Investment and innovation in hydrogen and Carbon Capture and Storage (CCS) technologies will be vital to decarbonise global manufacturing sectors and hard-to-abate industries, including chemicals, cement, steel and iron. Clean and renewable fuels such as hydrogen will help the transport sector transition, decarbonising aviation, with electric and hydrogen-powered aircraft used for shorter flights. Electric ferries will be utilised for shorter trips in the shipping industry, while hydrogen and ammonia are alternative options for long-haul shipping.

Our domestic heat must also transition to a combination of heat pumps and hydrogen (partially reusing the existing gas infrastructure). The transition for our homes doesn’t stop at heating. The construction industry is developing low carbon cement, while carbon-negative materials from biochar (made of 90% atmospheric carbon) may be used in construction, interiors and furniture. There are also opportunities to reuse many construction materials, including iron and steel, to reduce construction phase emissions by up to 70%.

Whilst these technologies are evolving, the pace is too slow. The International Energy Agency (IEA) states that the development of most clean energy technologies is lagging behind. However, recommendations and roadmaps clearly illustrate what needs to be done and how.

Our latest ‘Technology Driving Green Energy Growth’ report, published in collaboration with the Technology Leadership Board and Accenture, highlights three key recommendations to support rapid, early industrial deployment of emerging net-zero technologies in the UK that can be applied globally:

  1. Industry should be supported and incentivised toward rapid test and deployment of technologies to drive improvements in efficiency, modularity and scalability that will reduce levelised costs across offshore wind solutions, electrolysers, carbon capture technology and innovative materials
  2. Government sponsorship and championing of the delivery of test and demonstration centres would de-risk, standardise and scale promising technologies
  3. An infrastructure plan should be constructed to transport, transmit, store, and manage new energy commodities such as hydrogen, ammonia, renewable electricity and CO2

The report anticipates that, if the opportunities identified are realised, in the UK it would reduce the cost of green hydrogen by up to 60%; reduce the cost of floating wind by up to 40% through optimised integration; and de-risk blue hydrogen, lowering the cost of delivery and enabling a future import market for CO2

A data-fuelled future

Data will be a key enabler to achieve net zero. The development of digitally enabled smart cities around the world has demonstrated the value of integrating, visualising, and analysing data from multi-sectoral monitoring devices to optimise the efficiency of city operations and services, minimise environmental impact, and connect to citizens.

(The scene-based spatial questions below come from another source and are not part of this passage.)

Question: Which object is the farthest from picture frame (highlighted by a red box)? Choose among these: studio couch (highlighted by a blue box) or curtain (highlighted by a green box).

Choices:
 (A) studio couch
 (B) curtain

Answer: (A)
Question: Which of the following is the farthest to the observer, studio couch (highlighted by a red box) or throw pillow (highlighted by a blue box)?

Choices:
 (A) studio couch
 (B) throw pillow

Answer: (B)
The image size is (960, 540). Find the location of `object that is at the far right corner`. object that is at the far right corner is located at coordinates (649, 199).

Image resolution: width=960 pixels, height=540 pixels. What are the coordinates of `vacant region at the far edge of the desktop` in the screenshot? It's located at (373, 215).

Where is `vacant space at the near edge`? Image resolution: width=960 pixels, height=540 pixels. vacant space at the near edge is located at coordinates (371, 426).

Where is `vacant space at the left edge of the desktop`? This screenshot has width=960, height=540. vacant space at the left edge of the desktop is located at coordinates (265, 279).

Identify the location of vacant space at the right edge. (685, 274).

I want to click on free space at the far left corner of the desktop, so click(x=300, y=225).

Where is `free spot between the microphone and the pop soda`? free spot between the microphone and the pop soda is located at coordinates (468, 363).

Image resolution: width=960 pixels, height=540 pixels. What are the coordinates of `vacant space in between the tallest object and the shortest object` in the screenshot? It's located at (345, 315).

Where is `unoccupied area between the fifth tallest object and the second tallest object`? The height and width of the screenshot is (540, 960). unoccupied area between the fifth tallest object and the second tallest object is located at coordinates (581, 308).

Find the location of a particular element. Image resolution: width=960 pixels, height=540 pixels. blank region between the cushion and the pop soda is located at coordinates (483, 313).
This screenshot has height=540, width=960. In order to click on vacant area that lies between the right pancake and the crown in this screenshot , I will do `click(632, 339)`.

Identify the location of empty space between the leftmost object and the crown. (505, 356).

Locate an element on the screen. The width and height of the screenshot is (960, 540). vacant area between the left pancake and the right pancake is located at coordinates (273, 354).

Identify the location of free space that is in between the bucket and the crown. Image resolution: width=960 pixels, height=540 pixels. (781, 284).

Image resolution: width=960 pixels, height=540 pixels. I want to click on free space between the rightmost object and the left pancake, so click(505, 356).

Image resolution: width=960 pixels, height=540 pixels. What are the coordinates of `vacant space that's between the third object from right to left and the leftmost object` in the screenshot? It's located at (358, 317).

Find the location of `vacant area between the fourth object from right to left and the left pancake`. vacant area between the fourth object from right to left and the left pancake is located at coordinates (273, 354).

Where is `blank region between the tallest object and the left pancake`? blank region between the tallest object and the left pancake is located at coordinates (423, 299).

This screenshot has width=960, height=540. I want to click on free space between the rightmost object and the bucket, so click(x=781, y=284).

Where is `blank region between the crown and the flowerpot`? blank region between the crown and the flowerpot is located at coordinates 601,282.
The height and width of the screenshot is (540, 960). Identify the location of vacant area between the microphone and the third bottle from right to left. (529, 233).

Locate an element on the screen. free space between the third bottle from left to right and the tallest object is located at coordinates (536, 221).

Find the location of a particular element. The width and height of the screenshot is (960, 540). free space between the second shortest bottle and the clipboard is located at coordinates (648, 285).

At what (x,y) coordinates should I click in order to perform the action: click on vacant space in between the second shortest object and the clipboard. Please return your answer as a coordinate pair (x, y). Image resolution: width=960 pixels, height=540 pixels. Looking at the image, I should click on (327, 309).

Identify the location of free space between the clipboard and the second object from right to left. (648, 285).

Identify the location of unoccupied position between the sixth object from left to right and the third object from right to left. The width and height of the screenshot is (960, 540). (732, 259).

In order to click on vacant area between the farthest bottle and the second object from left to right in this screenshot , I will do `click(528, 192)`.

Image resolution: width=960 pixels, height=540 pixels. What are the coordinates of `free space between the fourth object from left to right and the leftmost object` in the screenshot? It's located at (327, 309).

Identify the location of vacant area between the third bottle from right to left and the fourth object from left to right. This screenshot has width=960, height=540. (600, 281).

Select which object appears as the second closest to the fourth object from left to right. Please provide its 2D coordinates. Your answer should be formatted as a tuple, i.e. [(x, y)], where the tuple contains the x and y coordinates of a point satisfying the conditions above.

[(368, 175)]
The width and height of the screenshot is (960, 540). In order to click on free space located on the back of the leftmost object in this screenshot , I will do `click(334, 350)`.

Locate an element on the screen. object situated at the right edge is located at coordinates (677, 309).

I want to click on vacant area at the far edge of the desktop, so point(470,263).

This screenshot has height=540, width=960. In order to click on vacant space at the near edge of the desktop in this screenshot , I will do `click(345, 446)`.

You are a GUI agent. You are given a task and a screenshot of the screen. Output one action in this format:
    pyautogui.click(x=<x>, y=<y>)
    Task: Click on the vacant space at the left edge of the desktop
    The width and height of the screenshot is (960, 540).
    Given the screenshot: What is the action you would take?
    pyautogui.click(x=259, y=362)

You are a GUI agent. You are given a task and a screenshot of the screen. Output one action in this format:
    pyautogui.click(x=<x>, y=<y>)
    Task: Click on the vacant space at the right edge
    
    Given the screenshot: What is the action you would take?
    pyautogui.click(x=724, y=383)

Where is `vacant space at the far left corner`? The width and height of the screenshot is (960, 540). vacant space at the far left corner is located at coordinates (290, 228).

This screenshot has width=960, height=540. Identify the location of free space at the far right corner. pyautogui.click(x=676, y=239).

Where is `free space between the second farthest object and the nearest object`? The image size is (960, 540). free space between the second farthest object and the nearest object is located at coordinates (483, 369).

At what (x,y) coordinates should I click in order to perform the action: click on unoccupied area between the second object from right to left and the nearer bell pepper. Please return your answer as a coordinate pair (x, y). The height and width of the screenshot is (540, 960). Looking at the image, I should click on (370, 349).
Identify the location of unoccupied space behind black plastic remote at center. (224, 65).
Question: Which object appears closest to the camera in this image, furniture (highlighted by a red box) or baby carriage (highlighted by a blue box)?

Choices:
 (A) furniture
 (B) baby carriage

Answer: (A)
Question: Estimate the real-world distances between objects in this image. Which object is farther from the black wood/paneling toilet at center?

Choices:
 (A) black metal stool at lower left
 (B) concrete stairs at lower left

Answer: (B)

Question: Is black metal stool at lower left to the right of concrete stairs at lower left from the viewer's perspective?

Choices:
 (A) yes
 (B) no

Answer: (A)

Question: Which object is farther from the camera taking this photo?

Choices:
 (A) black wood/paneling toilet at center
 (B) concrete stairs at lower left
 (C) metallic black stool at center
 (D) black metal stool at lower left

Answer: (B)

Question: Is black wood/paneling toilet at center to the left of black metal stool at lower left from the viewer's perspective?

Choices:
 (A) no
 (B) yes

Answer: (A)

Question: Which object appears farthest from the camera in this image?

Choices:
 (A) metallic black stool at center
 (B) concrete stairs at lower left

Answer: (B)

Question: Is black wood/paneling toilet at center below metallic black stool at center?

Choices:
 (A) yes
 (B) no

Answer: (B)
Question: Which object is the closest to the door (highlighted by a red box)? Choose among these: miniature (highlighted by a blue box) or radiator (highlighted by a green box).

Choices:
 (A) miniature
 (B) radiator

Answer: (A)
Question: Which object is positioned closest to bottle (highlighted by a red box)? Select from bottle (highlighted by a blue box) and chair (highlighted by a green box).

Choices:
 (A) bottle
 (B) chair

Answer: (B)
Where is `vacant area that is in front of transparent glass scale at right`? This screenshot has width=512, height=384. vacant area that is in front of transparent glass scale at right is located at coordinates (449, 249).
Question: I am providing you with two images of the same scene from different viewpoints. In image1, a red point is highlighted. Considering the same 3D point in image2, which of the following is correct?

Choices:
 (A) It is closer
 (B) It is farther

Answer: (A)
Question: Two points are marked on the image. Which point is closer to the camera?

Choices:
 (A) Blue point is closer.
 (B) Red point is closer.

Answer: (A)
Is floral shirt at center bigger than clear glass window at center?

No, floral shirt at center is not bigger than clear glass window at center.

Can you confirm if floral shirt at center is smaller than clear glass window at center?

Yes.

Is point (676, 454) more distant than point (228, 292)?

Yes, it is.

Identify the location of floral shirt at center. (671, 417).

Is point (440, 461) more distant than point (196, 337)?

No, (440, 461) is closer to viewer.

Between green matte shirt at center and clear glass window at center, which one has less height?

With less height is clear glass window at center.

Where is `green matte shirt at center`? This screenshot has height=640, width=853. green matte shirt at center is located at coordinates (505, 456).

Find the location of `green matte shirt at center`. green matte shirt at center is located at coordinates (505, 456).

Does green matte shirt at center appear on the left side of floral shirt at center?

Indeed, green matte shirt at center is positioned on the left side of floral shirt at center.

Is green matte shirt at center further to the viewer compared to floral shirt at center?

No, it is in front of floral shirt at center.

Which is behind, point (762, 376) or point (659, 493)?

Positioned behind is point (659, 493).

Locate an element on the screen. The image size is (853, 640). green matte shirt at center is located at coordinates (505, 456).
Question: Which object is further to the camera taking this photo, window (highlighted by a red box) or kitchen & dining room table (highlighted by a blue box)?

While digital technology has come a long way, the best is yet to come. The development of Facebook’s Metaverse may become the next major workplace shift and virtual ‘offices’ could lead to greater collaboration around the world. Many companies are investing in digital technologies, increasing their use of artificial intelligence, machine learning and robotics. Distributed ledger/ blockchain technologies are expanding beyond Bitcoin, and quantum computing is making early but significant progress.

The new paradigm

The Energy Trilemma (Security, Affordability, Sustainability) in 2021 saw sustainability as the most critical priority, but the events of 2022 brought security and affordability back into the spotlight.

In the short-term, enabling secure and affordable energy supply is the key priority, but the push for net-zero energy remains strong: almost all EU countries have raised their clean electricity targets since the Ukraine conflict indicating that sustainability is not being pushed down the road as tomorrow’s problem.

The foundations forces leading to net zero are possibly less visible in the media, but customers are still demanding affordable and sustainable products, employees still want to work for companies that are socially and environmentally responsible, and investors are placing sustainability and transition plans as essential criterion to invest.

Agile mindset is key

The speed of the transition is driven by consumer pull, supplier push, and government action, while global events will keep adding unexpected twists. As governments and policymakers set guidelines and spark the creation of these new markets, organisations must be agile enough to adjust and transform, embracing technology and innovation and making decisions based on trusted data and analysis.

During these times of change, risk and opportunity, agile must become a mindset. Companies that can embrace change, and adjust accordingly, will thrive.